> About this exercise
Your answer is every line of the material below in which the string "Contains" occurs.
(Available records begins)
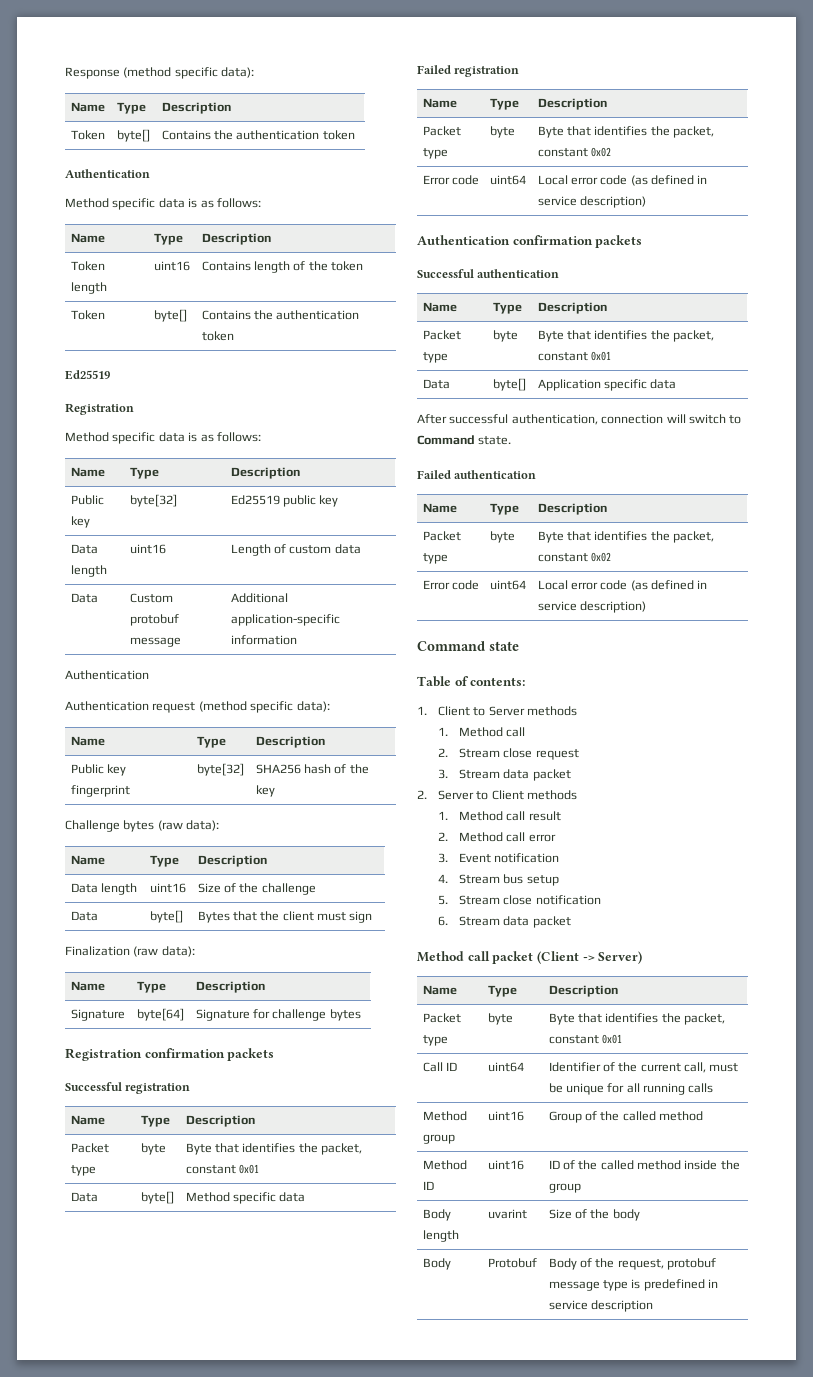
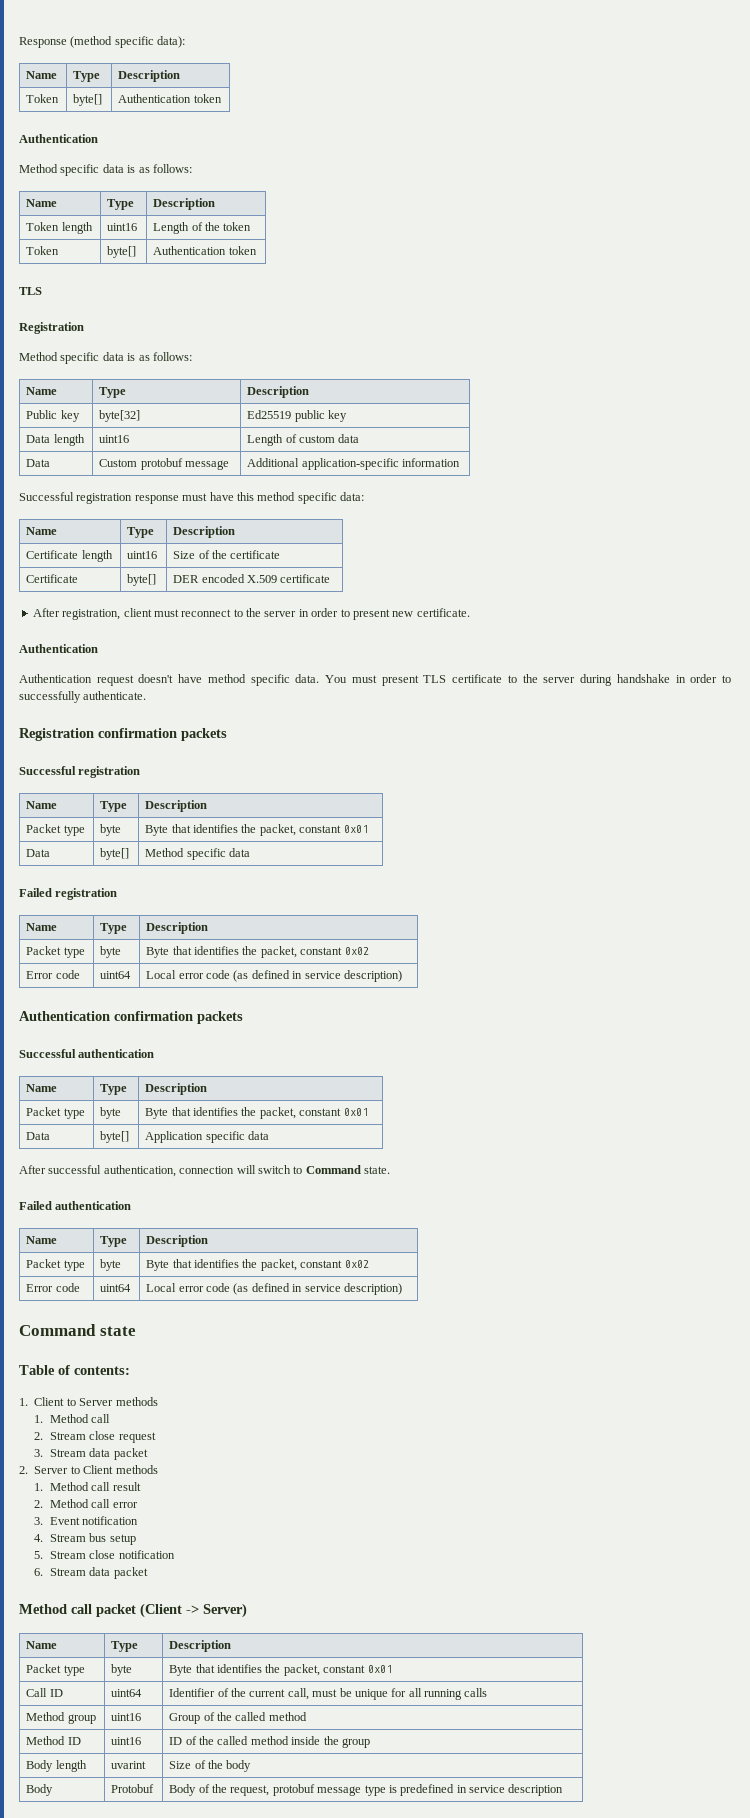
[161,130,320,140] Contains the authentication -> [118,94,192,103] Authentication
[201,261,290,273] Contains length -> [153,222,190,234] Length
[201,310,360,320] [201,331,234,341] [65,370,110,380] Contains the authentication token // Ed25519 -> [153,246,257,255] [19,287,42,295] Authentication token // TLS
[65,670,149,680] [65,701,330,713] [70,736,105,746] [196,736,226,748] [255,736,325,748] [70,764,126,776] [70,785,130,797] [196,763,244,776] [255,764,369,774] [255,785,275,797] [65,820,220,832] [70,855,105,865] [149,855,179,867] [197,855,267,867] [70,883,98,893] Authentication // Authentication request (method specific data): // Name | Type | Description // Public key fingerprint | byte[32] | SHA256 hash of the key // Challenge bytes (raw data): // Name | Type | Description // Data -> [19,492,364,504] [26,527,58,535] [127,527,155,538] [173,526,236,538] [26,550,79,559] Successful registration response must have this method specific data: // Name | Type | Description // Certificate
[261,883,316,895] [70,911,98,921] [149,910,183,923] [197,911,373,923] [65,946,195,957] [70,981,105,991] [136,981,166,993] [195,981,265,993] [70,1009,125,1021] [136,1008,184,1021] [195,1009,361,1021] challenge // Data | byte[] | Bytes that the client must sign // Finalization (raw data): // Name | Type | Description // Signature | byte[64] | Signature for challenge bytes -> [230,550,281,559] [26,574,79,583] [127,574,157,586] [173,574,331,583] [32,608,470,620] [19,644,98,653] [19,674,731,686] [19,691,147,703] certificate // Certificate | byte[] | DER encoded X.509 certificate // After registration, client must reconnect to the server in order to present new certificate. // Authentication // Authentication request doesn't have method specific data. You must present TLS certificate to the server during handshake in order to successfully authenticate.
(Available records ends)
> Written answer
[161,130,320,140] Contains the authentication -> [118,94,192,103] Authentication
[201,261,290,273] Contains length -> [153,222,190,234] Length
[201,310,360,320] [201,331,234,341] [65,370,110,380] Contains the authentication token // Ed25519 -> [153,246,257,255] [19,287,42,295] Authentication token // TLS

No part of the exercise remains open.